Goal of the exercise: Count the lines below that carry the word "Occurrence". Answer with that number alone.

Stored items:

========================

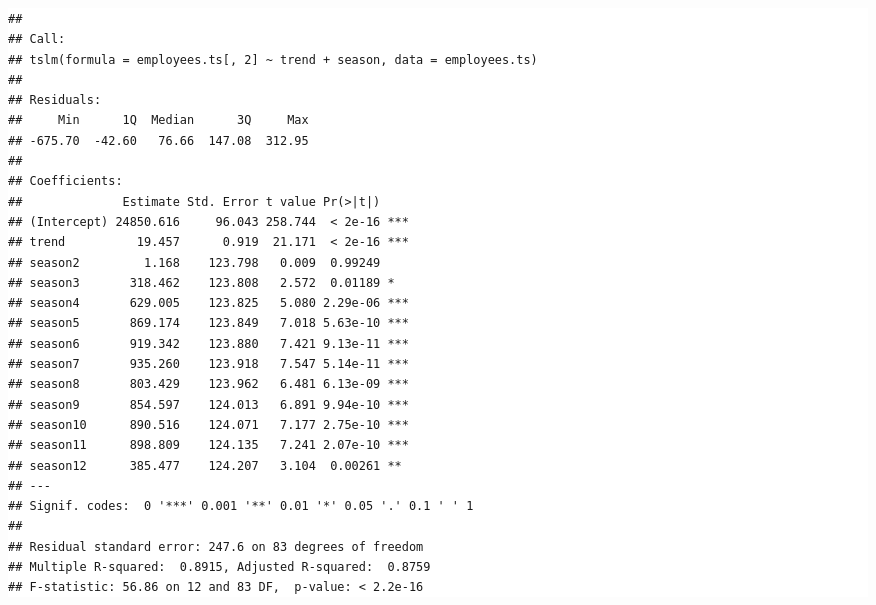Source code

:     ## 
    ## Call:
    ## tslm(formula = employees.ts[, 2] ~ trend + season, data = employees.ts)
    ## 
    ## Residuals:
    ##     Min      1Q  Median      3Q     Max 
    ## -675.70  -42.60   76.66  147.08  312.95 
    ## 
    ## Coefficients:
    ##              Estimate Std. Error t value Pr(>|t|)    
    ## (Intercept) 24850.616     96.043 258.744  < 2e-16 ***
    ## trend          19.457      0.919  21.171  < 2e-16 ***
    ## season2         1.168    123.798   0.009  0.99249    
    ## season3       318.462    123.808   2.572  0.01189 *  
    ## season4       629.005    123.825   5.080 2.29e-06 ***
    ## season5       869.174    123.849   7.018 5.63e-10 ***
    ## season6       919.342    123.880   7.421 9.13e-11 ***
    ## season7       935.260    123.918   7.547 5.14e-11 ***
    ## season8       803.429    123.962   6.481 6.13e-09 ***
    ## season9       854.597    124.013   6.891 9.94e-10 ***
    ## season10      890.516    124.071   7.177 2.75e-10 ***
    ## season11      898.809    124.135   7.241 2.07e-10 ***
    ## season12      385.477    124.207   3.104  0.00261 ** 
    ## ---
    ## Signif. codes:  0 '***' 0.001 '**' 0.01 '*' 0.05 '.' 0.1 ' ' 1
    ## 
    ## Residual standard error: 247.6 on 83 degrees of freedom
    ## Multiple R-squared:  0.8915, Adjusted R-squared:  0.8759 
    ## F-statistic: 56.86 on 12 and 83 DF,  p-value: < 2.2e-16
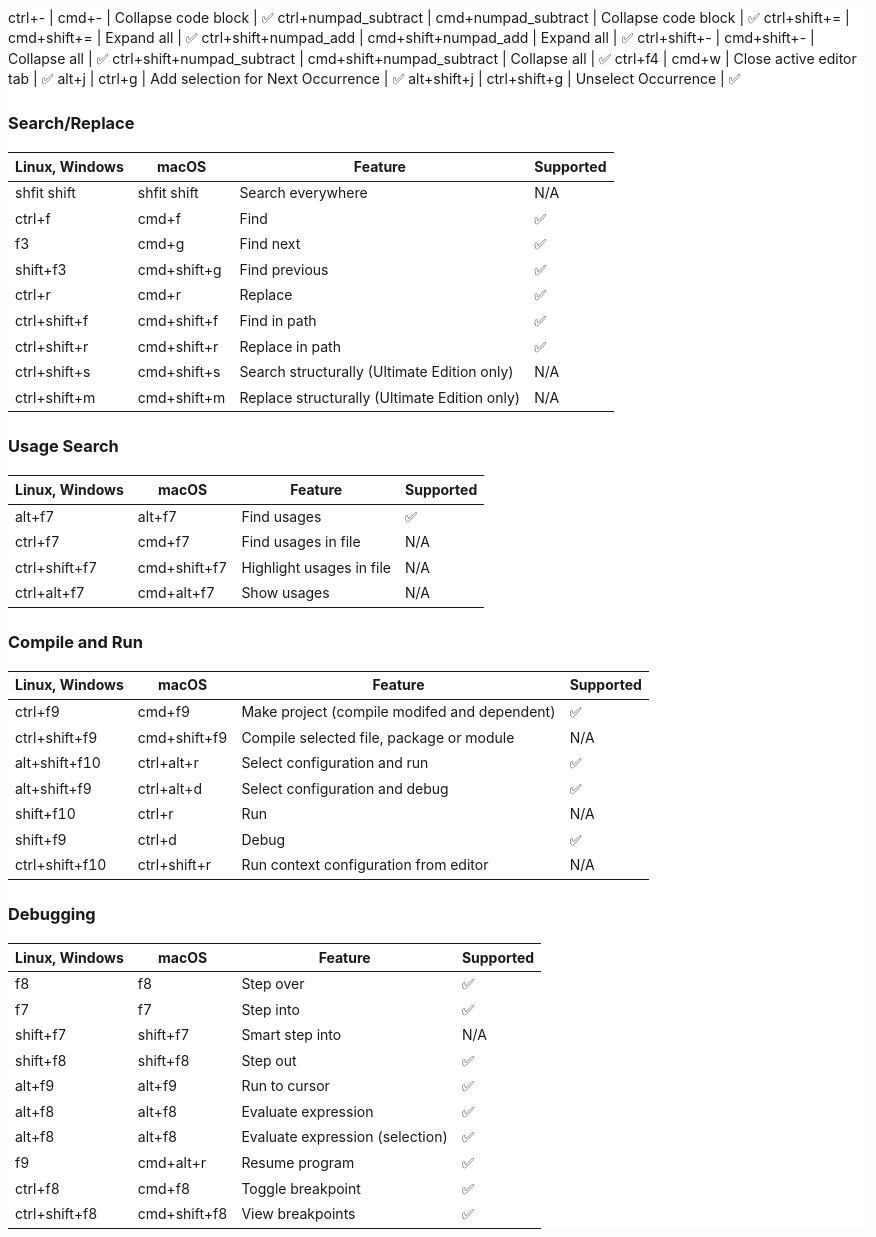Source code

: ctrl+- | cmd+- | Collapse code block | ✅
ctrl+numpad_subtract | cmd+numpad_subtract | Collapse code block | ✅
ctrl+shift+= | cmd+shift+= | Expand all | ✅
ctrl+shift+numpad_add | cmd+shift+numpad_add | Expand all | ✅
ctrl+shift+- | cmd+shift+- | Collapse all | ✅
ctrl+shift+numpad_subtract | cmd+shift+numpad_subtract | Collapse all | ✅
ctrl+f4 | cmd+w | Close active editor tab | ✅
alt+j | ctrl+g | Add selection for Next Occurrence | ✅
alt+shift+j | ctrl+shift+g | Unselect Occurrence | ✅

### Search/Replace

Linux, Windows | macOS | Feature | Supported
---------------|------|---------|---------- 
shfit shift | shfit shift | Search everywhere | N/A
ctrl+f | cmd+f | Find | ✅
f3 | cmd+g | Find next | ✅
shift+f3 | cmd+shift+g | Find previous | ✅
ctrl+r | cmd+r | Replace | ✅
ctrl+shift+f | cmd+shift+f | Find in path | ✅
ctrl+shift+r | cmd+shift+r | Replace in path | ✅
ctrl+shift+s | cmd+shift+s | Search structurally (Ultimate Edition only) | N/A
ctrl+shift+m | cmd+shift+m | Replace structurally (Ultimate Edition only) | N/A

### Usage Search

Linux, Windows | macOS | Feature | Supported
---------------|------|---------|---------- 
alt+f7 | alt+f7 | Find usages | ✅
ctrl+f7 | cmd+f7 | Find usages in file | N/A
ctrl+shift+f7 | cmd+shift+f7 | Highlight usages in file | N/A
ctrl+alt+f7 | cmd+alt+f7 | Show usages | N/A

### Compile and Run

Linux, Windows | macOS | Feature | Supported
---------------|------|---------|---------- 
ctrl+f9 | cmd+f9 | Make project (compile modifed and dependent) | ✅
ctrl+shift+f9 | cmd+shift+f9 | Compile selected file, package or module | N/A
alt+shift+f10 | ctrl+alt+r | Select configuration and run | ✅
alt+shift+f9 | ctrl+alt+d | Select configuration and debug | ✅
shift+f10 | ctrl+r | Run | N/A
shift+f9 | ctrl+d | Debug | ✅
ctrl+shift+f10 | ctrl+shift+r | Run context configuration from editor | N/A

### Debugging

Linux, Windows | macOS | Feature | Supported
---------------|------|---------|---------- 
f8 | f8 | Step over | ✅
f7 | f7 | Step into | ✅
shift+f7 | shift+f7 | Smart step into | N/A
shift+f8 | shift+f8 | Step out | ✅
alt+f9 | alt+f9 | Run to cursor | ✅
alt+f8 | alt+f8 | Evaluate expression | ✅
alt+f8 | alt+f8 | Evaluate expression (selection) | ✅
f9 | cmd+alt+r | Resume program | ✅
ctrl+f8 | cmd+f8 | Toggle breakpoint | ✅
ctrl+shift+f8 | cmd+shift+f8 | View breakpoints | ✅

========================

Written solution: 2